Twenty-eight-year-old Daniel Collazo was nearly done with his shift cleaning machines at the Tribe hummus plant in Taunton, Mass. when other workers heard his screams.

Collazo had become caught in the rotating screws that blend the hummus and struggled to free himself as slowly-winding 9-inch blades kept turning, crushing his arms and part of his head, according to public records. His co-workers dashed to cut the power and desperately tried to untangle Collazo from the machine.

Despite their efforts, Collazo died in an ambulance on the way to the hospital. But the horrific Dec. 16, 2011, accident could have been prevented had the plant followed a standard safety practice known as “lock out/tag out.” It requires employees to be trained to cut power to industrial machinery before cleaning activities begin.
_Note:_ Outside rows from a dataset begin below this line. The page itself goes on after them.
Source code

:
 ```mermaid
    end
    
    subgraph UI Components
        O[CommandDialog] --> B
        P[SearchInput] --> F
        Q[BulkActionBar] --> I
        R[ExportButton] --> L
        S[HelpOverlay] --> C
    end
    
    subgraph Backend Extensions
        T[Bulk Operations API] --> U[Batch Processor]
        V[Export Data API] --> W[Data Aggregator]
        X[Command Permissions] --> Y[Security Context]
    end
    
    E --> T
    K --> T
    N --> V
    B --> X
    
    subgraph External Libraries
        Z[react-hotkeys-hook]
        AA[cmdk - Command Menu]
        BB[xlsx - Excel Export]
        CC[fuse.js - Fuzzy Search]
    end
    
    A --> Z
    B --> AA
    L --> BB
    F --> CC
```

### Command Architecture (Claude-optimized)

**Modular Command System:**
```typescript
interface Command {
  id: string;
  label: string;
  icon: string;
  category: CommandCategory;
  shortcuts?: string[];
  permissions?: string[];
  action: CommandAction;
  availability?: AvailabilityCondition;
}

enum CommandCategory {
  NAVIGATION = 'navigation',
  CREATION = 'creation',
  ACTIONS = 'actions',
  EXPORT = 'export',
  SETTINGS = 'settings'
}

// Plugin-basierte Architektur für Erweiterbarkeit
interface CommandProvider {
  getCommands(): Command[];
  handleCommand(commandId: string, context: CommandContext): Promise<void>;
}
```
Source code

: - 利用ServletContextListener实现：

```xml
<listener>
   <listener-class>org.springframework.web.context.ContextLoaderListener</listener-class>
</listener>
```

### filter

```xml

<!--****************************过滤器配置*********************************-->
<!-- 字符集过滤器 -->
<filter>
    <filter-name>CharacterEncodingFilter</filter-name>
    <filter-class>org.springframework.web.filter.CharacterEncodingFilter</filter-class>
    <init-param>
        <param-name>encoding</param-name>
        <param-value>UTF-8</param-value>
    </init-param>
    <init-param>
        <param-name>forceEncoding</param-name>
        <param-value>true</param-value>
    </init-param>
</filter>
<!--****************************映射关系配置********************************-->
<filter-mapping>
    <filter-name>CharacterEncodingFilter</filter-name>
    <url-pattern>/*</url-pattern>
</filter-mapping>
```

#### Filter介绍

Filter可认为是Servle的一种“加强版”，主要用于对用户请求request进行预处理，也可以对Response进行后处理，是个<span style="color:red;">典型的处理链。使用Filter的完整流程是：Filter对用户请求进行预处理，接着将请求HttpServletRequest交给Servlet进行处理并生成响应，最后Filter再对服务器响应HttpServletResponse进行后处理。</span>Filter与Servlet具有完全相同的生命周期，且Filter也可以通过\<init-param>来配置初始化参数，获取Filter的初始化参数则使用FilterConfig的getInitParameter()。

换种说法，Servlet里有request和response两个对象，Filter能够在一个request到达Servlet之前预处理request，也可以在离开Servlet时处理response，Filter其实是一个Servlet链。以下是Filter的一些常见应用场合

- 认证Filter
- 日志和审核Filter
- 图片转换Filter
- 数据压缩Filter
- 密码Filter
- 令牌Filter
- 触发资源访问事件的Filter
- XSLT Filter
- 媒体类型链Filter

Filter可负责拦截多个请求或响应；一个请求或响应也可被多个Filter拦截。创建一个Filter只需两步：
OSHA had visited this factory and found the working conditions outrageous:

Two years before Collazo was killed, federal officials fined the owner of the Tribe plant for failing to follow the safety procedure at another of its New England food processing plants. Tribe’s own consultant had warned that failing to train cleaning workers in lock out/tag out created “an extreme safety risk,” records show, and said “the probability that a fatality could occur is likely certain within a year’s timeframe.”

OSHA fined Tribe $9500 for those violations.

Tribe thought at that price there was no reason to fix the problems. Now they were fined $450,000 upon Collazo’s death, but you can see why they would take that risk since the managers no doubt didn’t think someone would actually die. What is $9500 for a subsidiary of Nestle? Pocket change.

I did like this:

Since Collazo’s death, Tribe has hired a new chief executive, Adam Carr, who has sought to increase the company’s visibility. Tribe finished paying its OSHA fines in April and has embarked on a new marketing campaign: “Hummus made with love and chickpeas.”

The secret ingredient is the blood of dead workers.